Sanaa - Le président yéménite Abd Rabbo Mansour Hadi a procédé mercredi à un remaniement du gouvernement, qui a touché cinq ministères dont ceux du Pétrole, de l'Electricité et des Finances, sur fond de grogne populaire exacerbée par des coupures de courant et une pénurie de carburant.

Le remaniement confirme l'équilibre politique au sein du gouvernement d'entente nationale, formée à parité entre le Congrès populaire général (CPG), la formation de l'ex-président Ali Abdallah Saleh parti sous la pression de la rue en février 2012, et une coalition des anciens partis de l'opposition proche de M. Hadi.

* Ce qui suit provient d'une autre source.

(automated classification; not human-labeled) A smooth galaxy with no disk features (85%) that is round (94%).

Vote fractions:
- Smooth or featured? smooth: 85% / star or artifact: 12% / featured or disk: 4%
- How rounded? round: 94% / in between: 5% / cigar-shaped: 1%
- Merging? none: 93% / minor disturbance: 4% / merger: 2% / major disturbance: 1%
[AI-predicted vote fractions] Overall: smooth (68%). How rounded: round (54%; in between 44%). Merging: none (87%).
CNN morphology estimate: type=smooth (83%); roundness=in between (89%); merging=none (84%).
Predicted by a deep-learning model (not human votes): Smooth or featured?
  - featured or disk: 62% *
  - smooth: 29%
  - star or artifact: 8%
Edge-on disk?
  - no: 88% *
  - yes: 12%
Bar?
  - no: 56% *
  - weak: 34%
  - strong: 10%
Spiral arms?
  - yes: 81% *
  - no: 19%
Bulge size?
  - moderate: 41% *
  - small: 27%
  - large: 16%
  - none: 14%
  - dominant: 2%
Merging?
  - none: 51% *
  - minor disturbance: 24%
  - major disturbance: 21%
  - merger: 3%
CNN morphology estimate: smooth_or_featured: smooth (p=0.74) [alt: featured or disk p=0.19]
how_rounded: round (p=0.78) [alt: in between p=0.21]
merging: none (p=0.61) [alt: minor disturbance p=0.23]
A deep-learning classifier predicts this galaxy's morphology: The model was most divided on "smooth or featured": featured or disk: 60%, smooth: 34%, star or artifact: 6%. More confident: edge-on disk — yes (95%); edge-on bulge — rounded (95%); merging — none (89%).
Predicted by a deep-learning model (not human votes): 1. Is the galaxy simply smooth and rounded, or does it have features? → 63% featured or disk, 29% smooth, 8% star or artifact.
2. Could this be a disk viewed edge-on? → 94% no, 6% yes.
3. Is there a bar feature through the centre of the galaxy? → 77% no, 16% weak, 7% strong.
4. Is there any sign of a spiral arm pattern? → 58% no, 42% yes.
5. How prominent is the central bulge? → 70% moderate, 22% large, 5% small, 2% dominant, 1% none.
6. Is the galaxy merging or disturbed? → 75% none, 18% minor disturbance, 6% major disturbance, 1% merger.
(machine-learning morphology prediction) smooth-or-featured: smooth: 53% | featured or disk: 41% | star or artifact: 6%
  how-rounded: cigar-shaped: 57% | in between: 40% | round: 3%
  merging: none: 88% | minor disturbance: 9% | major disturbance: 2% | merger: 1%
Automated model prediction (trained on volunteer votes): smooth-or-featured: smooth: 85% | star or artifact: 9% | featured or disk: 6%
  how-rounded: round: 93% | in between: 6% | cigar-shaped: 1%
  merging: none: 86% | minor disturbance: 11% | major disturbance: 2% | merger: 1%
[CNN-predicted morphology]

Le représentant permanent du Yémen à l'ONU, Jamal Abdallah Sallal, un diplomate de carrière, a été nommé ministre des Affaires étrangères en remplacement de Abou Bakr al-Qirbi, désigné par décret présidentiel membre du Majles al-Choura.

Khaled Mahfoudh Bahhah, le ministre sortant du Pétrole, a été désigné nouveau représentant du Yémen à l'ONU.

M. Hadi a en outre nommé Abdallah Mohsen al-Akwa, vice-Premier ministre et ministre de l'Electricité, en remplacement de Saleh Hassen Soumaïa, et Nasr Taha Mustapha, ministre de l'Information, fonction qu'occupait jusqu'ici Ali Al-Amrani.

Le ministère du Pétrole et des Minérais a été confié à Abdel Qader Chaëa, alors que Mohamed Mansour a été nommé ministre des Finances à la place de Sakher al-Wajih.

Le ministre de Télécommunications, Ahmed Obeid Ben Dagher, a été maintenu dans ses fonctions mais promu vice-Premier ministre, selon l'agence officielle Saba.

Ce remaniement est intervenu au moment où le gouvernement est de plus en plus critiqué par la population, dont les attentes ont été déçues plus de trois ans après le début du mouvement de contestation qui a conduit au départ de M. Saleh, accusé alors de corruption et de népotisme.

Mercredi, des milliers de Yéménites sont descendus dans les rues de Sanaa pour protester contre les coupures de courant, d'eau et la pénurie de carburant dans le pays, secoué par ailleurs par une vague de violences attribuée notamment à Al-Qaïda.